Of the works in the town, he designed and constructed the reservoir at Toxteth Park, the reservoir at Aubrey street, Everton, begun in 1853, with its surface and town tanks the latter a striking architectural feature, novel in conception, and combining beauty and utility. The main object of this construction is to obtain a high-pressure service in all parts of the town, and it is said to have been one of the chief means, combined with an active fire brigade, of saving Liverpool from those disastrous conflagrations which formerly, at frequent intervals, ravaged the neighbourhood of the docks and warehouses.
The extension of the works at Green-lane, the construction of the great reservoir at Woolton, in 1864, and of the new pumping station at Dudlow lane, and also one at Bootle, were likewise due to Mr. Duncan.
During the whole of the time that Mr. Duncan was an officer of the Corporation of Liverpool, he devoted himself to his work with an energy, a single-mindedness, and an ability which could not be surpassed. He was esteemed as much for his social qualities, his probity, and his kindness of heart, as for his intimate practical knowledge of all the details of his profession, and for his scientific acquirements,-qualities which, combined with a clear and vigorous intellect, were eminently shown in the works produced from his designs, or executed under his superintendence, and in the numerous special reports which he was called upon from time to time to furnish to the Corporation of Liverpool.
Mr. Duncan’s connection with the Institution of Civil Engineers dates from the 6th of June, 1848, when he was elected an Associate.

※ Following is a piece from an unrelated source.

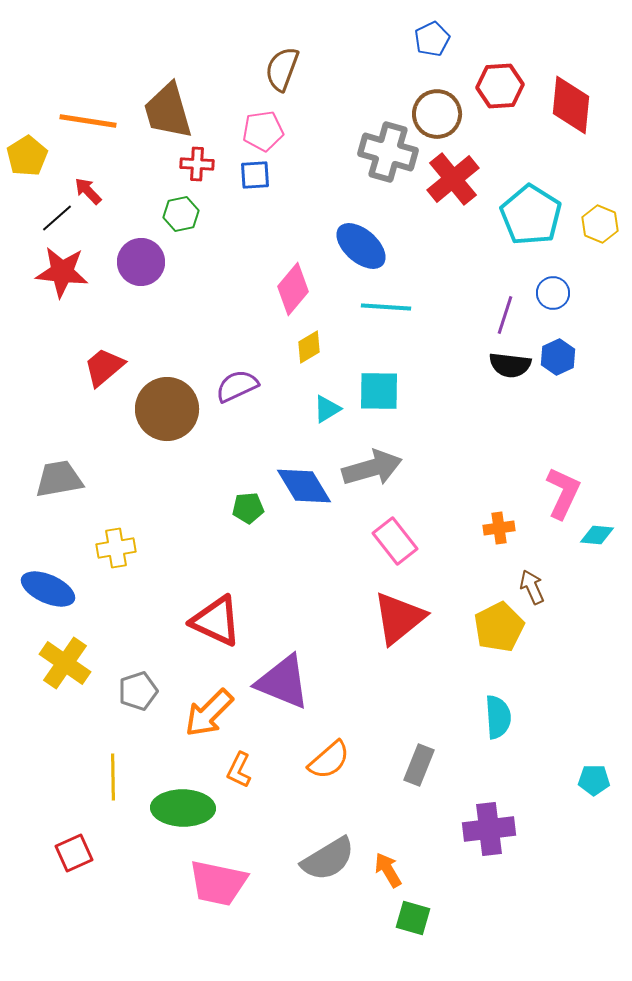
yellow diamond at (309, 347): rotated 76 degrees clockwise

He was transferred to the class of Members on the 26th of January, 1858, having in the interim furnished an original communication, descriptive of the Liverpool Corporation Water-works, which was read in the session 1852-53, and for which a Telford Medal was awarded.
His decease occurred on the 3rd of December, 1868, after a protracted illness of four months, brought on by hard work, and within one day of attaining his sixty-fifth year.
His remains were interred in the Smithdown-lane cemetery, in the presence of a numerous assemblage of sorrowing friends, who by this last sad act testified t.heir respect for the memory of the deceased, and the high esteem in which he had been held both in public and in private life.